Critically, the court concluded that Atos's own negotiator shared that understanding. When Atos's procurement team discovered the "thru month 40" language in March 2021 and asked Leok van Stekelenburg — who had negotiated the 2018 agreement for Atos — what the parties had agreed to, he responded that if Atos extended the contract it would "have to spend 6.2M USD between Mch 2021 and Feb 2022" and recommended against taking the extension option given that commitment. The court rejected Atos's argument that Stekelenburg was speaking only to the size of the MARC rather than the consequences of missing it, finding that interpretation unreasonable given that Stekelenburg was directly answering a question about how to calculate the shortfall. The court also noted that Atos negotiator Judith Fling, who participated in both the 2018 and 2021 negotiations, had herself requested in 2020 that the "thru month 40" language be corrected to reference months 65 through 77 — the very fix AT&T later sought — and that an AT&T employee internally agreed the corrected language was what one would expect.

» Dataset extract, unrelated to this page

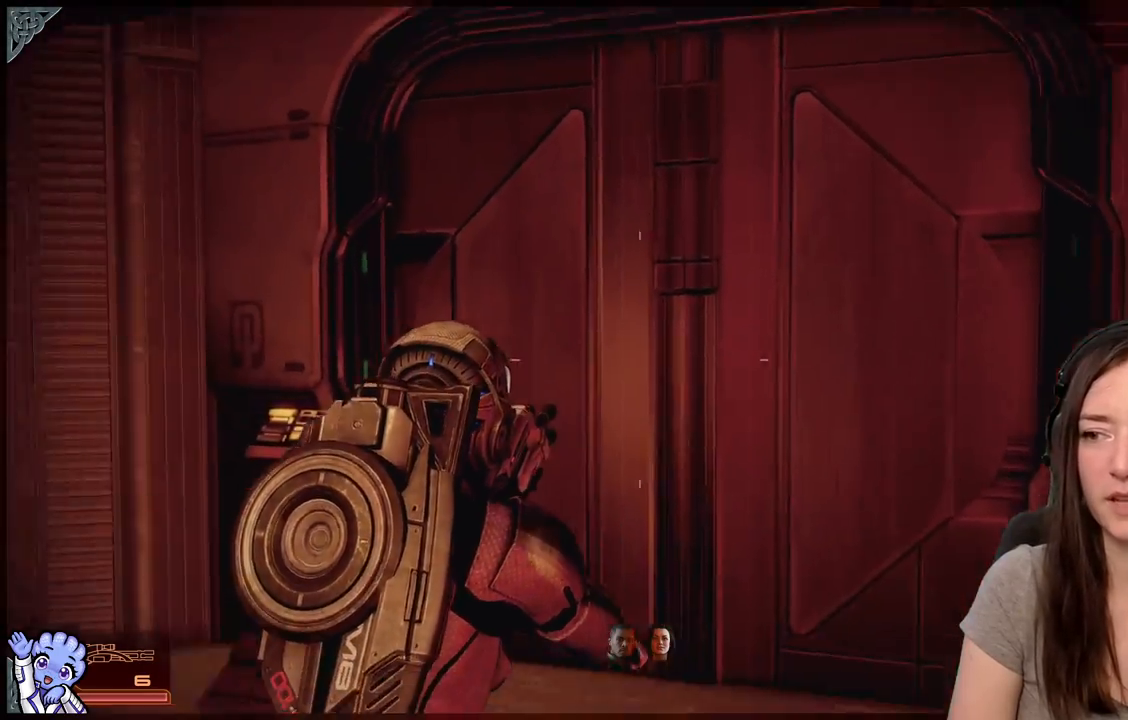
{"buttons": [], "left_stick": "down-left", "right_stick": "right", "events": [[67, "left_stick", "up-left"], [217, "left_stick", "left"], [267, "right_stick", "down-right"], [317, "right_stick", "right"], [367, "left_stick", "down-left"]]}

The court further relied on the parties' course of performance, which it described as "the most persuasive evidence of the agreed intention of the parties." For years, both sides tracked Atos's spending against a $6.2 million commitment for the extension term, with a shared dashboard listing the shortfall penalty as "100% of shortfall" and flagging the extension months in red. Atos's North America CFO directed her team to accrue approximately $3 million as a liability on Atos's books for the anticipated shortfall — at a time when Atos had already exceeded $6.2 million in spending through Month 40, meaning there would have been nothing to accrue if Atos's litigation position had reflected the parties' actual understanding. An Atos employee who first spotted the favorable language in March 2021 wrote internally: "We have a massive shortfall and contract language that results in no penalty, due to an error when it was written."

Atos's primary counterargument — that it knowingly relied on the "thru month 40" language when it signed the 2021 amendment extending the contract — failed because the 2021 amendment did not modify Section 3.2 at all. The court held that a contractual amendment supplants only those provisions it expressly addresses, leaving the rest of the original agreement intact, and that the parties' original shared intent therefore carried forward. The court also rejected Atos's argument that the parties' sophistication precluded reformation, noting that the pricing schedule was negotiated on a compressed timeline alongside thirteen other agreements, contained several other acknowledged errors and typos, and that even a drafter cannot be barred from seeking reformation of language that does not reflect the parties' actual agreement. The court also denied Atos's Rule 37(e) motion for spoliation sanctions based on AT&T's failure to preserve Ritter's electronically stored information after he left the company, finding that litigation was not reasonably foreseeable when his data was deleted and that Atos's claimed prejudice was speculative.